Since it is difficult to measure governance performance across the five
categories of political goods directly, I use proxies (as explained previously
in the text). Fukuyama suggests that services are hard to estimate,
in part because some of the potential tests are unsatisfactory (Fukuyama
2013b, 9). He cites as bad choices using examination scores to measure
educational outcomes or the rate of case clearances to measure the
quality of justice or the rule of law. But there are better proxies for those
political goods, and across the 57 variables that comprise my preferred
output measuring data set; a number are very robust, a few are unhappily
qualitative and subjective, but in long use; and all are demonstrably
helpful in estimating the performance of governments. That is, they do a
very strong (not a perfect) job of measuring what we want to measure.
They offer the kinds of hard data that truly enable us to compare countries
to countries, provinces to provinces, municipalities to municipalities,
and so on.

**Task directions**
In the passage on measuring governance, how many variables make up the preferred data set for measuring outputs, please?

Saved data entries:
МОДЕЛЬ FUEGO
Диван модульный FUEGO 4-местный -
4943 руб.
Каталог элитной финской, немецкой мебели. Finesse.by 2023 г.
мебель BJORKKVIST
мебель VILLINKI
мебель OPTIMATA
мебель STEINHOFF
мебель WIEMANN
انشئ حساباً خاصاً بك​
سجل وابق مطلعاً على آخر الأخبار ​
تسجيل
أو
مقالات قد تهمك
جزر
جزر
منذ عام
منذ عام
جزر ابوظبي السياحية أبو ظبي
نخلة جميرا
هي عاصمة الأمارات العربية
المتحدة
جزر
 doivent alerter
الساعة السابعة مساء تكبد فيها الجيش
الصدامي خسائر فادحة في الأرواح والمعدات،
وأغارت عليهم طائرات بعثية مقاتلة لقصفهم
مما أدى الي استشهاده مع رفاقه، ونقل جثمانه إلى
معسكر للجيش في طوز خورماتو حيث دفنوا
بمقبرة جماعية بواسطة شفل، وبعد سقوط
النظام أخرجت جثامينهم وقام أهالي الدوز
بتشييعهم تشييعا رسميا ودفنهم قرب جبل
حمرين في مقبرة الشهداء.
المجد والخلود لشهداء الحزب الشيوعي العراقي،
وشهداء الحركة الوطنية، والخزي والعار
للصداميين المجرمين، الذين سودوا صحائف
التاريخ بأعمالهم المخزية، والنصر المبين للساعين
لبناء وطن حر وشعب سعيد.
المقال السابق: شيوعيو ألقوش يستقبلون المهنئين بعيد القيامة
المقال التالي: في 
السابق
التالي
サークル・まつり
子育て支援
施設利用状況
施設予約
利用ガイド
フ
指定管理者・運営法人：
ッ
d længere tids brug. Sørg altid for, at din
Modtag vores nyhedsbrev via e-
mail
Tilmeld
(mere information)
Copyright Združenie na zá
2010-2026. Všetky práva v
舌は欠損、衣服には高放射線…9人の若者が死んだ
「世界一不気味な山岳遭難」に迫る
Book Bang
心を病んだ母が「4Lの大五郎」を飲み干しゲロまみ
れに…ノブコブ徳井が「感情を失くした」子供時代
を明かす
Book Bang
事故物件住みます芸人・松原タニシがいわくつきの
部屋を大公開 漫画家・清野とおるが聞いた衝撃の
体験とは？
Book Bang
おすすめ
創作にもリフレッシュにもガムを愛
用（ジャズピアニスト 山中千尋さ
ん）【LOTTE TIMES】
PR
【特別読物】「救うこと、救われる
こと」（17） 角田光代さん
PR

**Result**
The preferred data set comprises 57 variables.